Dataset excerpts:
************

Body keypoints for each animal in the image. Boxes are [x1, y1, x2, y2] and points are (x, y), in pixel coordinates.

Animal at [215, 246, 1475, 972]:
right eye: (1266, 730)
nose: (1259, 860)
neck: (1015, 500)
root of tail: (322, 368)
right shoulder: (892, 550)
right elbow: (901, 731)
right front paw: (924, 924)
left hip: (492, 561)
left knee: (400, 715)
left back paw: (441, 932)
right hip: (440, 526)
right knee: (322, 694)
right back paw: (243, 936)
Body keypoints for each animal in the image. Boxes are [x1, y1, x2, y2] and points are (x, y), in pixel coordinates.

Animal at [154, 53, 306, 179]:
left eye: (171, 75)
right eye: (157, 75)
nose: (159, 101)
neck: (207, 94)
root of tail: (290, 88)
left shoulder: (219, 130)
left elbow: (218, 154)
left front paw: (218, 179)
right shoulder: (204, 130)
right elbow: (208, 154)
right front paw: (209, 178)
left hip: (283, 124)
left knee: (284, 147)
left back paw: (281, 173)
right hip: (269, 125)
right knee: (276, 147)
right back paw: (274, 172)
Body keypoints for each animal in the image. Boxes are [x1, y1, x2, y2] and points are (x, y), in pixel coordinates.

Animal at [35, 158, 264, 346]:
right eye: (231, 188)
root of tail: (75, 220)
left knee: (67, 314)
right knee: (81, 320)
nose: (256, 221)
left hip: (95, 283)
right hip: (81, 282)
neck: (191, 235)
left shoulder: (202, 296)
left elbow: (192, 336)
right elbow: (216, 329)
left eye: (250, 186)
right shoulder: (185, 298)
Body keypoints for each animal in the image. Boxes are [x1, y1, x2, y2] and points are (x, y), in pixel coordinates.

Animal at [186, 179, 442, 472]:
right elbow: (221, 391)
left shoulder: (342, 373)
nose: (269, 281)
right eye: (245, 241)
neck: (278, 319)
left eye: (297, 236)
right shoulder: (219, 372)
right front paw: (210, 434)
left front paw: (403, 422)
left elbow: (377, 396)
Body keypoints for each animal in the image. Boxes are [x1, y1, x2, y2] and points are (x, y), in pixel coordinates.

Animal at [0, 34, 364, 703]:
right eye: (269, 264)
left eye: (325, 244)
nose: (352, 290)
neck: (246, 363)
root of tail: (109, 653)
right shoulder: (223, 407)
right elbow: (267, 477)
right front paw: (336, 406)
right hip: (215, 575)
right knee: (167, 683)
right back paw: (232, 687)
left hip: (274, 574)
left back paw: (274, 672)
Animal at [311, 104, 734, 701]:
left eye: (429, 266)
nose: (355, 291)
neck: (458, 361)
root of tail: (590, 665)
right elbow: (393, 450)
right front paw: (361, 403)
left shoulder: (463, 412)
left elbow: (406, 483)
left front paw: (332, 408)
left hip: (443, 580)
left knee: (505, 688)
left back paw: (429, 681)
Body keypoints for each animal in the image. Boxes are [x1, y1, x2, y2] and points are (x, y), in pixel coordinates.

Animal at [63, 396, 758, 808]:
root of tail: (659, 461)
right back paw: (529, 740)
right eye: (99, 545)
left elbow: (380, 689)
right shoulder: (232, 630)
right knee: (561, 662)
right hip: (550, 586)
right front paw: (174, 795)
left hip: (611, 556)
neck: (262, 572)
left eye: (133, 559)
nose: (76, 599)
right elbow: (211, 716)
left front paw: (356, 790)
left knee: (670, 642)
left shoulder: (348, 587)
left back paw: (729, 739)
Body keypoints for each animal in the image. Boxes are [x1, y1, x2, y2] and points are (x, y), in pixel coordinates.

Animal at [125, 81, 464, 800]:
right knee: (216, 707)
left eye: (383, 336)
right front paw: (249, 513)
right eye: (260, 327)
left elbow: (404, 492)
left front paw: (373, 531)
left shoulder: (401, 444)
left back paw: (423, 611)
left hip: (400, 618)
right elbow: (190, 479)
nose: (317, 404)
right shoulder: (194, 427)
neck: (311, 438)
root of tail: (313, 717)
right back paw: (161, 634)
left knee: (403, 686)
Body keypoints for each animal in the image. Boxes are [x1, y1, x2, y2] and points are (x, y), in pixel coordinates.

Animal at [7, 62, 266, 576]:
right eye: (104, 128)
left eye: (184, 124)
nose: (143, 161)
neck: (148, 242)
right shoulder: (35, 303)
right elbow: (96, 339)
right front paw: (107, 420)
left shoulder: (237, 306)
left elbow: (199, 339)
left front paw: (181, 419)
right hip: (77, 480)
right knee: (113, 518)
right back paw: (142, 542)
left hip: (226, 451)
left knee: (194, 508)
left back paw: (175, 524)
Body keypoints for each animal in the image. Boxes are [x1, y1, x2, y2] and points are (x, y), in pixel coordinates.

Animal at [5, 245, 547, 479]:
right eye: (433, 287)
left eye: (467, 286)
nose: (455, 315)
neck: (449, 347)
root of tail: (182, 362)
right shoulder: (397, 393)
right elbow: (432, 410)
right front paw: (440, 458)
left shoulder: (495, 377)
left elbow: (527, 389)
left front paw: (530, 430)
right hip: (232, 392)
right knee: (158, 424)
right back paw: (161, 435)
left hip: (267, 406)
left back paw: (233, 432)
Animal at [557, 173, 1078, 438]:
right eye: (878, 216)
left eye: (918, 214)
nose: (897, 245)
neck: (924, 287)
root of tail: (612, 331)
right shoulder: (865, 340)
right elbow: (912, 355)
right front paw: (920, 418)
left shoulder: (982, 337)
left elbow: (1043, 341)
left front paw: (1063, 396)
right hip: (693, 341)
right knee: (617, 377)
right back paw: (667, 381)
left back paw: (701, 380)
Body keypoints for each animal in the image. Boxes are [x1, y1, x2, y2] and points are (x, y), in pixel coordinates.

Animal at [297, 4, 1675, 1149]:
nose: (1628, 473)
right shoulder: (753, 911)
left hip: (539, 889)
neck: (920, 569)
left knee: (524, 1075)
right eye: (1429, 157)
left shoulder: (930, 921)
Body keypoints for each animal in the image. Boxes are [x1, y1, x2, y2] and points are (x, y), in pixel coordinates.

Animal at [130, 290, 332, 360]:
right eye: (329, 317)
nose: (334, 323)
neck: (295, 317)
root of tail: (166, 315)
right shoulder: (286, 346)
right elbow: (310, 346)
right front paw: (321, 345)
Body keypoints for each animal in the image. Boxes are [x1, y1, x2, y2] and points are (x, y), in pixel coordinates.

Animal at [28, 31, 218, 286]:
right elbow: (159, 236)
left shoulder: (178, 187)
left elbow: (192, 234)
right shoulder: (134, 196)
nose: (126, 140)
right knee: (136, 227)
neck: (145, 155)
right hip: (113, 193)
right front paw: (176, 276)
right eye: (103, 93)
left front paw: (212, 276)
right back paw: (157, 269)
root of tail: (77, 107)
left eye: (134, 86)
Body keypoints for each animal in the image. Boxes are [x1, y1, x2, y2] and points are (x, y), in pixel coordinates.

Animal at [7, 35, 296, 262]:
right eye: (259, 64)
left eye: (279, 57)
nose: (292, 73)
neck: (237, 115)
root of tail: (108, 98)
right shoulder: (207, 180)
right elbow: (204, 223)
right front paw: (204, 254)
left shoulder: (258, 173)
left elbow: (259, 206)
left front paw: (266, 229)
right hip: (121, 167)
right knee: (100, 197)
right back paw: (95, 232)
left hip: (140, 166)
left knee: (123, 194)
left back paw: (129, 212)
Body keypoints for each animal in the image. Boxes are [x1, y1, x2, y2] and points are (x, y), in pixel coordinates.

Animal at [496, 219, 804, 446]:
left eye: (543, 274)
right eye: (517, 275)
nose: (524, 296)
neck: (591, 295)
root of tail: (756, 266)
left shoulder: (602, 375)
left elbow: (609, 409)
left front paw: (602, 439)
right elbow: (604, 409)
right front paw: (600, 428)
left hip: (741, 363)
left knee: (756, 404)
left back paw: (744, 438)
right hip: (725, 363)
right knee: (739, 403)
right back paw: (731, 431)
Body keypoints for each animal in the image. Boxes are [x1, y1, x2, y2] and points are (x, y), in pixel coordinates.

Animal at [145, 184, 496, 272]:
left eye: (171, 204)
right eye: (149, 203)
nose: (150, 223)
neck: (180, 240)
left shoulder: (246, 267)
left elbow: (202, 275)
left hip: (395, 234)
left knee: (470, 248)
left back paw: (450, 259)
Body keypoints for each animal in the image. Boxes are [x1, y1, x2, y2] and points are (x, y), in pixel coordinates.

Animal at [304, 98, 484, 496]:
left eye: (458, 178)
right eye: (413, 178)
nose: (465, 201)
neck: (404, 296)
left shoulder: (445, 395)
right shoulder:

************

§ Work item
Set down, unchanged, only those lines above that fall between the line with "right knee: (617, 377)" and the line with "left hip: (539, 889)", the two end lines included.

§ Task answer
right knee: (617, 377)
right back paw: (667, 381)
left back paw: (701, 380)
Body keypoints for each animal in the image. Boxes are [x1, y1, x2, y2] and points are (x, y), in pixel coordinates.

Animal at [297, 4, 1675, 1149]:
nose: (1628, 473)
right shoulder: (753, 911)
left hip: (539, 889)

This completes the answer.